Each Medici villa has its own particular vocation. For example, Artimino was certainly a "hunting lodge" within the forest-wood of the prince's reserve. The villa of Cerreto, commissioned by Cosimo I, was to be a place for vacation and leisure for the grand-ducal family, who from this beautiful location started off hunting excursions in the surrounding area, from the slopes of Montalbano to the open spaces of the Fucecchio marshes. It was built between 1564 and 1567 on the hill where the castle of the Counts Guidi once stood. It was the first of the Medici villas to have the "compact block" system, namely, a perfectly symmetrical distribution of apartments organized around a central hall. Outside, the spectacular access ramps to the villa, called the "Ponti Medicei", are attributed to Bernardo Buontalenti. Today it houses the Museo Storico della Caccia e del Territorio, dedicated, above all, to weapons for hunting and shooting from the Middle Ages up to the modern age. Over 500 specimens are conserved, partly from the legacy of antiquarian Stefano Bardini. Since 2002, it has hosted an important collection of paintings, originating from the Medici collections, mostly representative of the Grand Ducal iconography. It offers a broad and selected display of works of the most diverse artistic types and eras, from antiquity to the 20th century, situated not only inside the villa, but also in the external loggias and in the rooms below the Buontalenti "staircases".

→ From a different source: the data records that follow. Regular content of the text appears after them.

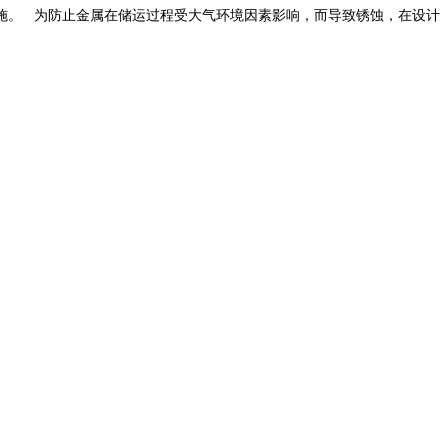
施。 为防止金属在储运过程受大气环境因素影响，而导致锈蚀，在设计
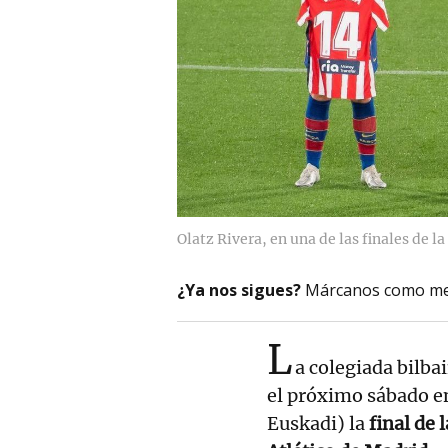
Olatz Rivera, en una de las finales de l
¿Ya nos sigues?
Márcanos como me
L
a colegiada bilba
el próximo sábado en
Euskadi) la
final de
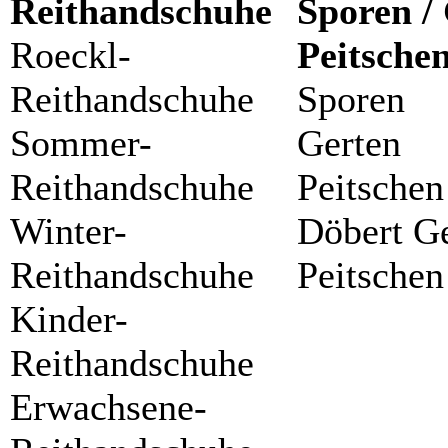
Reithandschuhe
Sporen / 
Roeckl-
Peitsche
Reithandschuhe
Sporen
Sommer-
Gerten
Reithandschuhe
Peitschen
Winter-
Döbert G
Reithandschuhe
Peitschen
Kinder-
Reithandschuhe
Erwachsene-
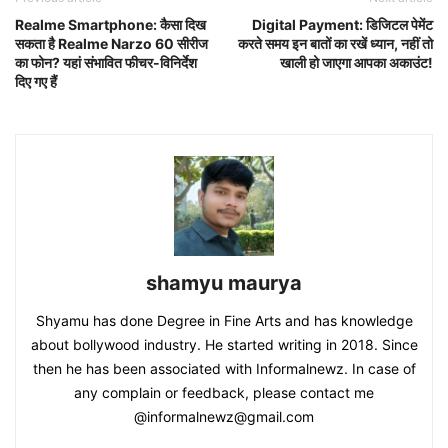
Realme Smartphone: कैसा दिख
Digital Payment: डिजिटल पेमेंट
सकता है Realme Narzo 60 सीरीज
करते समय इन बातों का रखें ध्यान, नहीं तो
का फोन? यहां संभावित फीचर-विनिर्देश
खाली हो जाएगा आपका अकाउंट!
दिए गए हैं
shamyu maurya
Shyamu has done Degree in Fine Arts and has knowledge
about bollywood industry. He started writing in 2018. Since
then he has been associated with Informalnewz. In case of
any complain or feedback, please contact me
@informalnewz@gmail.com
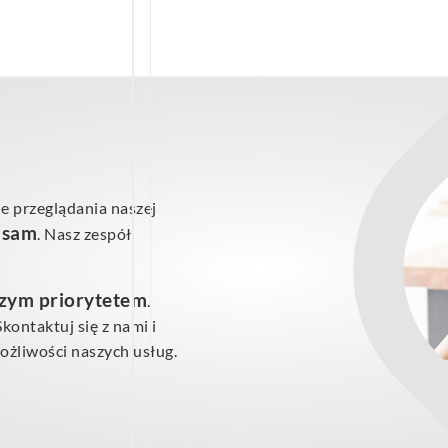
e przeglądania naszej
ś sam
. Nasz zespół
szym priorytetem
.
ontaktuj się z nami i
żliwości naszych usług.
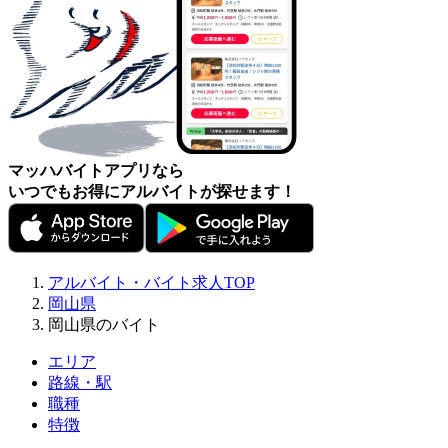
マッハバイトアプリなら
いつでもお得にアルバイトが探せます！
アルバイト・バイト求人TOP
岡山県
岡山県のバイト
エリア
路線・駅
職種
特徴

On the occasion of the Leonardian Year 2019, the Villa Medici museum in Cerreto proposes the exhibition entitled Il volo tra Pisanello e Leonardo da Vinci (Flight between Pisanello and Leonardo da Vinci) (14 September 2019 - 7 January 2020), focused on the history of falconry from the Middle Ages, up to studies by Pisanello and Leonardo da Vinci, from real life, of animal subjects, and of birds in particular. The exhibition itinerary commences from the images of the famous treatise by Frederick II, De arte venandi cum avibus (On the Art of Hunting with Birds), dedicated entirely to this particular hunting activity (13th century), then traversing medieval falconry, up to the naturalistic studies by Pisanello and the Lombard school (15th century). Finally, the facsimile edition of Leonardo da Vinci's Codex on the Flight of Birds shows Leonardo da Vinci’s profound interest in flight, manifest in various forms in the drawings and observations dedicated to the birds in the renowned manuscript.